§ WHAT THIS TASK INVOLVES
A word-for-word copy of the entries is the goal; leave out the pictures.

§ DATA EXTRACTS
========================================

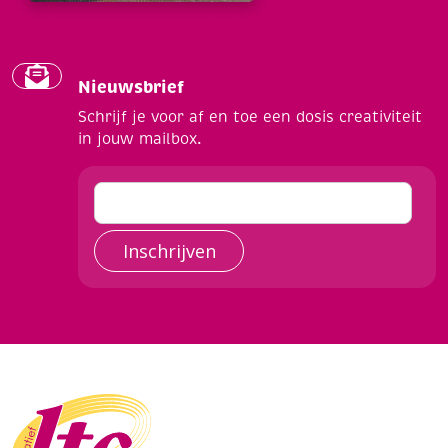
Nieuwsbrief
Schrijf je voor af en toe een dosis creativiteit
in jouw mailbox.
Inschrijven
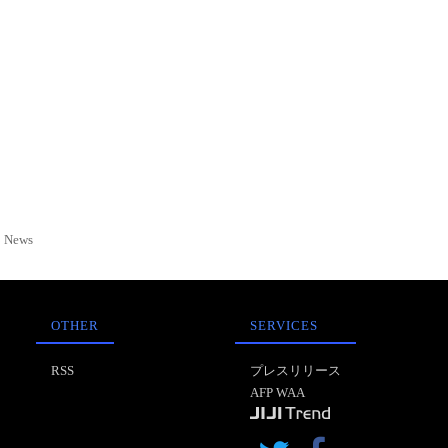
News
OTHER
SERVICES
RSS
プレスリリース
AFP WAA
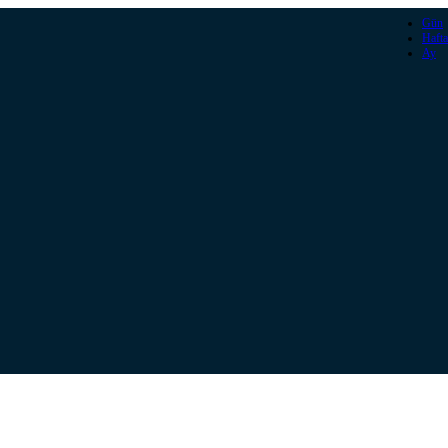
Gün
Hafta
Ay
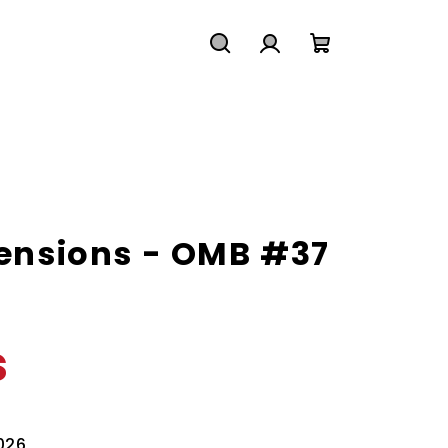
Hledat
Přihlášení
Nákupní
košík
tensions - OMB #37
s
2026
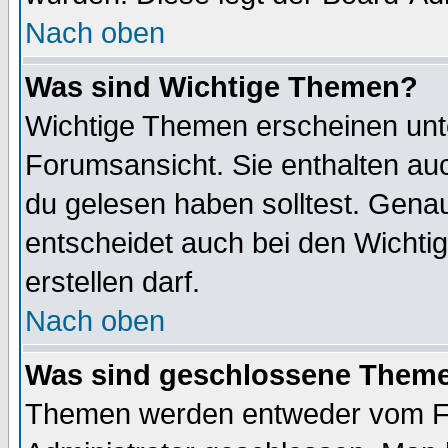
Nach oben
Was sind Wichtige Themen?
Wichtige Themen erscheinen unt
Forumsansicht. Sie enthalten auc
du gelesen haben solltest. Gena
entscheidet auch bei den Wichti
erstellen darf.
Nach oben
Was sind geschlossene Them
Themen werden entweder vom F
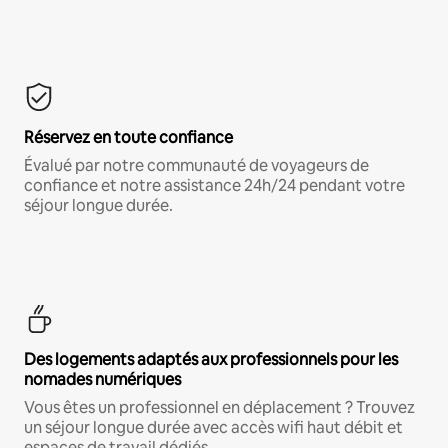
Réservez en toute confiance
Évalué par notre communauté de voyageurs de
confiance et notre assistance 24h/24 pendant votre
séjour longue durée.
Des logements adaptés aux professionnels pour les
nomades numériques
Vous êtes un professionnel en déplacement ? Trouvez
un séjour longue durée avec accès wifi haut débit et
espaces de travail dédiés.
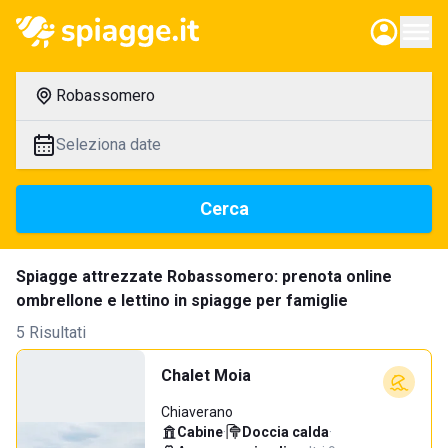
Robassomero
Seleziona date
Cerca
Spiagge attrezzate Robassomero: prenota online
ombrellone e lettino in spiagge per famiglie
5 Risultati
Chalet Moia
Chiaverano
Cabine
·
Doccia calda
·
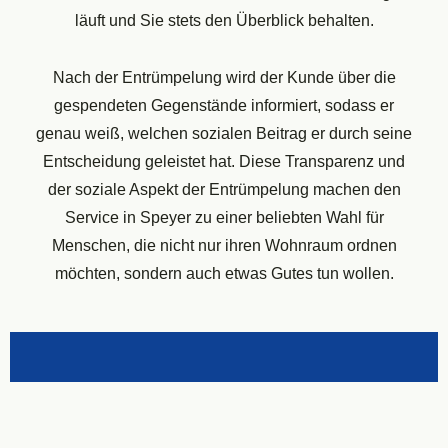
läuft und Sie stets den Überblick behalten.
Nach der Entrümpelung wird der Kunde über die
gespendeten Gegenstände informiert, sodass er
genau weiß, welchen sozialen Beitrag er durch seine
Entscheidung geleistet hat. Diese Transparenz und
der soziale Aspekt der Entrümpelung machen den
Service in Speyer zu einer beliebten Wahl für
Menschen, die nicht nur ihren Wohnraum ordnen
möchten, sondern auch etwas Gutes tun wollen.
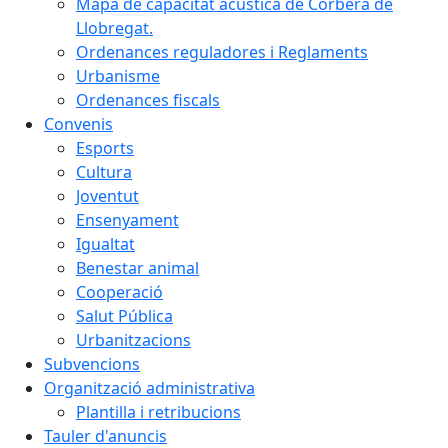
Mapa de capacitat acústica de Corbera de
Llobregat.
Ordenances reguladores i Reglaments
Urbanisme
Ordenances fiscals
Convenis
Esports
Cultura
Joventut
Ensenyament
Igualtat
Benestar animal
Cooperació
Salut Pública
Urbanitzacions
Subvencions
Organització administrativa
Plantilla i retribucions
Tauler d'anuncis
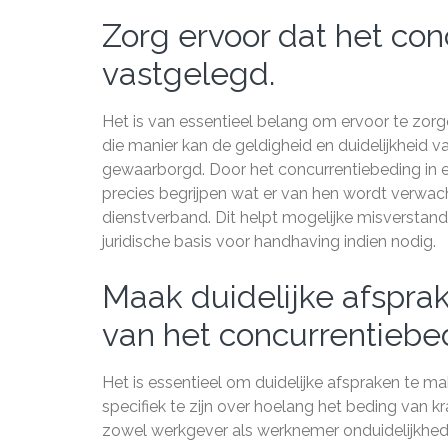
Zorg ervoor dat het conc
vastgelegd.
Het is van essentieel belang om ervoor te zorge
die manier kan de geldigheid en duidelijkheid
gewaarborgd. Door het concurrentiebeding in e
precies begrijpen wat er van hen wordt verwac
dienstverband. Dit helpt mogelijke misverstan
juridische basis voor handhaving indien nodig.
Maak duidelijke afsprak
van het concurrentiebe
Het is essentieel om duidelijke afspraken te m
specifiek te zijn over hoelang het beding van kr
zowel werkgever als werknemer onduidelijkhed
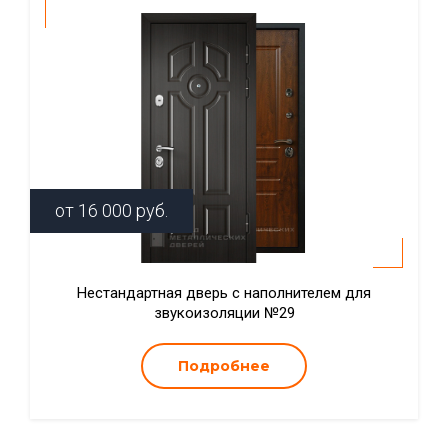
от
16 000
руб.
Нестандартная дверь с наполнителем для
звукоизоляции №29
Подробнее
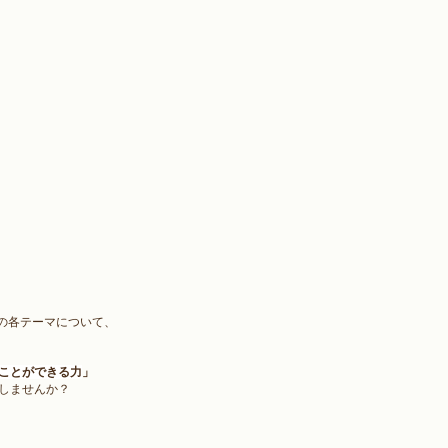
」の各テーマについて、
ことができる力
」
話しませんか？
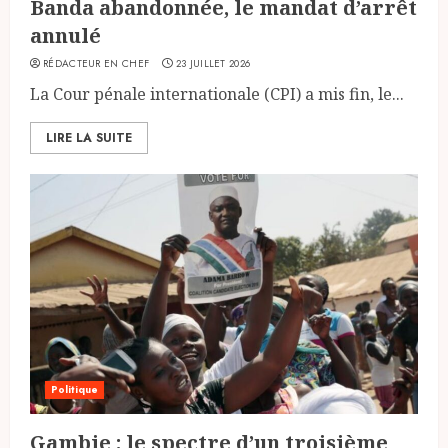
Banda abandonnée, le mandat d’arrêt
annulé
RÉDACTEUR EN CHEF
23 JUILLET 2026
La Cour pénale internationale (CPI) a mis fin, le...
LIRE LA SUITE
Politique
Gambie : le spectre d’un troisième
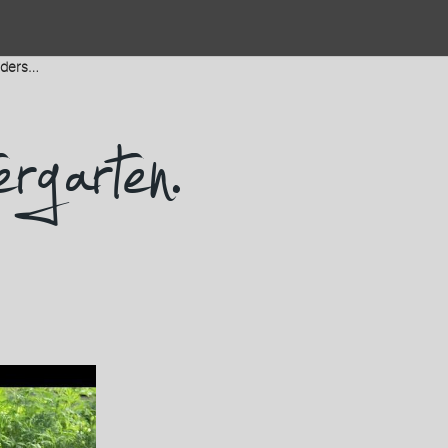
nders…
rgarten.
rs…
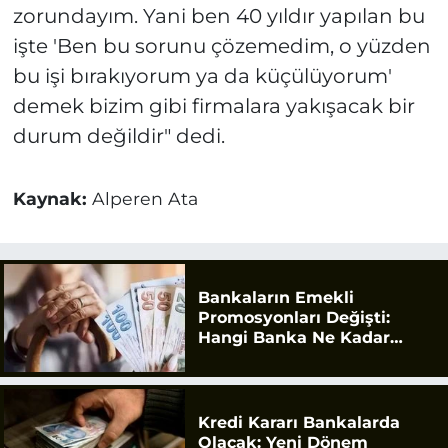
zorundayım. Yani ben 40 yıldır yapılan bu
işte 'Ben bu sorunu çözemedim, o yüzden
bu işi bırakıyorum ya da küçülüyorum'
demek bizim gibi firmalara yakışacak bir
durum değildir" dedi.
Kaynak:
Alperen Ata
Bankaların Emekli
Promosyonları Değişti:
Hangi Banka Ne Kadar
Ödüyor?
Kredi Kararı Bankalarda
Olacak: Yeni Dönem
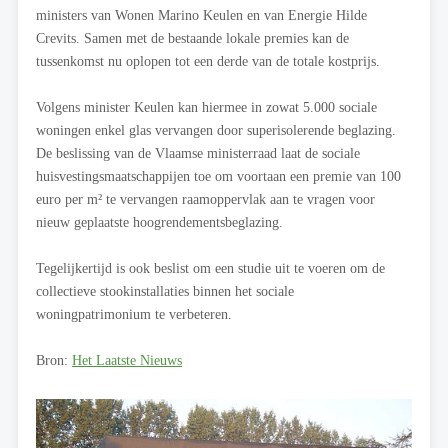
ministers van Wonen Marino Keulen en van Energie Hilde
Crevits. Samen met de bestaande lokale premies kan de
tussenkomst nu oplopen tot een derde van de totale kostprijs.
Volgens minister Keulen kan hiermee in zowat 5.000 sociale
woningen enkel glas vervangen door superisolerende beglazing.
De beslissing van de Vlaamse ministerraad laat de sociale
huisvestingsmaatschappijen toe om voortaan een premie van 100
euro per m² te vervangen raamoppervlak aan te vragen voor
nieuw geplaatste hoogrendementsbeglazing.
Tegelijkertijd is ook beslist om een studie uit te voeren om de
collectieve stookinstallaties binnen het sociale
woningpatrimonium te verbeteren.
Bron:
Het Laatste Nieuws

========================================

§ SOLUTION TO THIS TASK
Nieuwsbrief
Schrijf je voor af en toe een dosis creativiteit
in jouw mailbox.
Inschrijven
News
OTHER
SERVICES
RSS
プレスリリース
AFP WAA
Gün
Hafta
Ay
Hledat
Přihlášení
Nákupní
košík
tensions - OMB #37
s
2026
Nach oben
Was sind Wichtige Themen?
Wichtige Themen erscheinen unt
Forumsansicht. Sie enthalten auc
du gelesen haben solltest. Gena
entscheidet auch bei den Wichti
erstellen darf.
Nach oben
Was sind geschlossene Them
Themen werden entweder vom F
Réservez en toute confiance
Évalué par notre communauté de voyageurs de
confiance et notre assistance 24h/24 pendant votre
séjour longue durée.
Des logements adaptés aux professionnels pour les
nomades numériques
Vous êtes un professionnel en déplacement ? Trouvez
un séjour longue durée avec accès wifi haut débit et
espaces de travail dédiés.
Robassomero
Seleziona date
Cerca
Spiagge attrezzate Robassomero: prenota online
ombrellone e lettino in spiagge per famiglie
5 Risultati
Chalet Moia
Chiaverano
Cabine
·
Doccia calda
·
läuft und Sie stets den Überblick behalten.
Nach der Entrümpelung wird der Kunde über die
gespendeten Gegenstände informiert, sodass er
genau weiß, welchen sozialen Beitrag er durch seine
Entscheidung geleistet hat. Diese Transparenz und
der soziale Aspekt der Entrümpelung machen den
Service in Speyer zu einer beliebten Wahl für
Menschen, die nicht nur ihren Wohnraum ordnen
möchten, sondern auch etwas Gutes tun wollen.
Mapa de capacitat acústica de Corbera de
Llobregat.
Ordenances reguladores i Reglaments
Urbanisme
Ordenances fiscals
Convenis
Esports
Cultura
Joventut
Ensenyament
Igualtat
Benestar animal
Cooperació
Salut Pública
Urbanitzacions
Subvencions
Organització administrativa
Plantilla i retribucions
Tauler d'anuncis
Zorg ervoor dat het conc
vastgelegd.
Het is van essentieel belang om ervoor te zorge
die manier kan de geldigheid en duidelijkheid
gewaarborgd. Door het concurrentiebeding in e
precies begrijpen wat er van hen wordt verwac
dienstverband. Dit helpt mogelijke misverstan
juridische basis voor handhaving indien nodig.
Maak duidelijke afsprak
van het concurrentiebe
Het is essentieel om duidelijke afspraken te m
specifiek te zijn over hoelang het beding van kr
zowel werkgever als werknemer onduidelijkhed
от
16 000
руб.
Нестандартная дверь с наполнителем для
звукоизоляции №29
Подробнее
」の各テーマについて、
ことができる力
」
話しませんか？
Banda abandonnée, le mandat d’arrêt
annulé
RÉDACTEUR EN CHEF
23 JUILLET 2026
La Cour pénale internationale (CPI) a mis fin, le...
LIRE LA SUITE
Politique
Gambie : le spectre d’un troisième
nders…
rgarten.
rs…
zorundayım. Yani ben 40 yıldır yapılan bu
işte 'Ben bu sorunu çözemedim, o yüzden
bu işi bırakıyorum ya da küçülüyorum'
demek bizim gibi firmalara yakışacak bir
durum değildir" dedi.
Kaynak:
Alperen Ata
Bankaların Emekli
Promosyonları Değişti:
Hangi Banka Ne Kadar
Ödüyor?
Kredi Kararı Bankalarda
Olacak: Yeni Dönem
ministers van Wonen Marino Keulen en van Energie Hilde
Crevits. Samen met de bestaande lokale premies kan de
tussenkomst nu oplopen tot een derde van de totale kostprijs.
Volgens minister Keulen kan hiermee in zowat 5.000 sociale
woningen enkel glas vervangen door superisolerende beglazing.
De beslissing van de Vlaamse ministerraad laat de sociale
huisvestingsmaatschappijen toe om voortaan een premie van 100
euro per m² te vervangen raamoppervlak aan te vragen voor
nieuw geplaatste hoogrendementsbeglazing.
Tegelijkertijd is ook beslist om een studie uit te voeren om de
collectieve stookinstallaties binnen het sociale
woningpatrimonium te verbeteren.
Bron:
Het Laatste Nieuws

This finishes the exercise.